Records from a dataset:
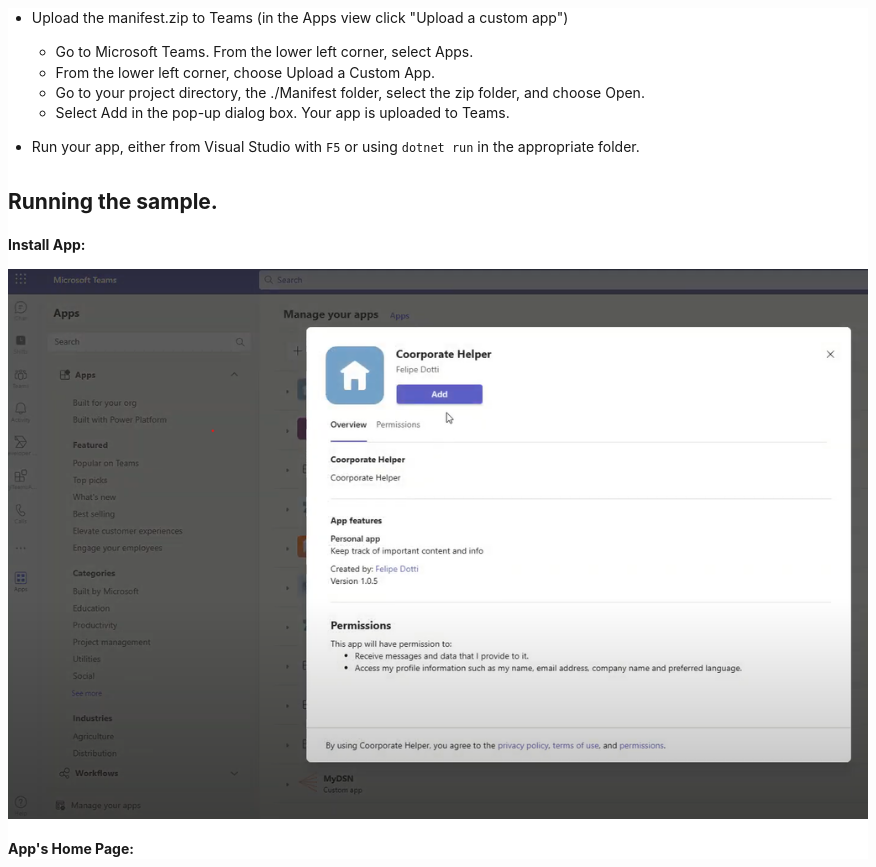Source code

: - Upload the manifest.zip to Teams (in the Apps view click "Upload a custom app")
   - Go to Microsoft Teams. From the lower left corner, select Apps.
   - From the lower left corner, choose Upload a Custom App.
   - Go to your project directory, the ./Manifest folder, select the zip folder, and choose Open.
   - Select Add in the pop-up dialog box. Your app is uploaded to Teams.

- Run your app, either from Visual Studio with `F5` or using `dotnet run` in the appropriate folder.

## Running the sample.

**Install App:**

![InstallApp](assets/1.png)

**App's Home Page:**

### Problem statement
Return each line among the entries that holds the word "left".

### Response area
   - Go to Microsoft Teams. From the lower left corner, select Apps.
   - From the lower left corner, choose Upload a Custom App.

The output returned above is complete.